The court is solutions focused and aims to “break the cycle” by treating the causes of offending.
It targets offenders who would otherwise be imprisoned, but whose offending is being fuelled by their unresolved “high-needs” issues of addiction or dependency. They are also assessed as being “high-risk” in terms of their non-compliance: in other words, past sentences and court orders made have not changed their situation. Consequently, they are on a treadmill of offending, typically being punished but then going on to reoffend.
As an alternative to prison, the court applies evidence-based best practices in a potentially transformative programme of case management, treatment, drug testing, monitoring and mentoring.
Sentencing is deferred while participants go through the rigorous programme, which includes regular court appearances to check on progress, and may take one to two years to complete.
Judge Lisa Tremewan at Waitākere District Court, and Judge Ema Aitken at Auckland District Court, lead the pilot. Judge David Sharp, Judge Emma Parsons and Judge Dianne Partridge also sit regularly in the courts.
Court professionals — police, lawyers and case managers — work as a team to aid judicial decision-making, in a non-adversarial way. The police role is largely focused on community safety.
The New Zealand model includes the role of Pou Oranga, a position held by a person with a lived experience of recovery, treatment and sound knowledge of te reo Māori and tikanga. Peer support workers who also have a lived experience of recovery mentor participants while they are in the court, and community treatment services provide a range of treatment options all contributing to the work of the court in holding participants accountable for their offending by requiring them to address its underlying causes.
Each of the two courts is capped at 50 participants. Those who emerge successfully from the programme “graduate” to a community-based and monitored sentence where the judges continue to oversee expected progress following graduation from the court. They are generally expected to be working or studying by the time they graduate, with many graduates studying to take up positions as peer support workers or treatment practitioners in the recovery sector.
As at December 2019, more than 200 participants have graduated.
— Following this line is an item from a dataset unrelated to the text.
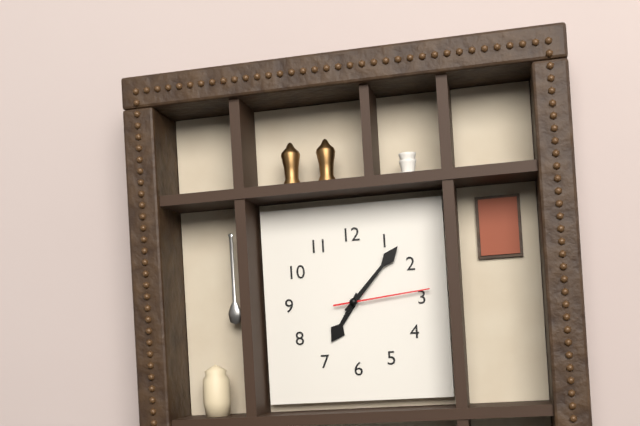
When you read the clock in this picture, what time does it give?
7:07:14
Not only have these graduates completed their comprehensive and intensive individualised treatment plans, but they also contributed more than 38,000 hours in voluntary community work as a way of giving back to the community — around 185 hours per graduate.
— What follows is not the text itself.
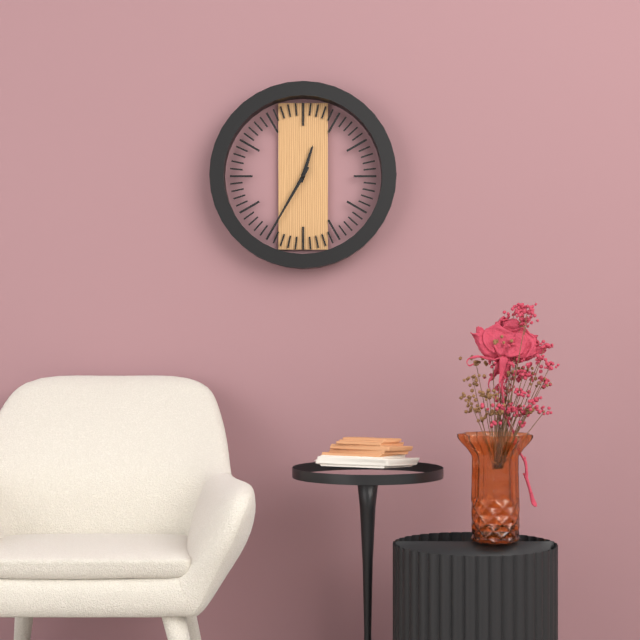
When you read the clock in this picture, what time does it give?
12:35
Those who are exited from the court prior to graduation are returned to the usual court process for sentencing where they will still receive credit for any meaningful progress made.
The pilot aims to:
Independent evaluation of limited scope has shown encouraging signs in terms of reduced reoffending.
Evidence from similar courts overseas has clearly demonstrated that there is a significant reduction in reoffending, both in terms of the rates of reoffending and seriousness of it, where such a court applies evidence-based best practice, as occurs in the New Zealand pilot.
There are demonstrated benefits using other measures too. For instance, contact with police drops dramatically for many AODT court participants as their lifestyles improve. The courts also witness a “ripple effect” of recovery as participants’ progress impacts positively on relationships with those around them, especially family members.
In December 2019, the Government announced the two pilot courts were now permanent, and that a third court would open in Waikato in 2020.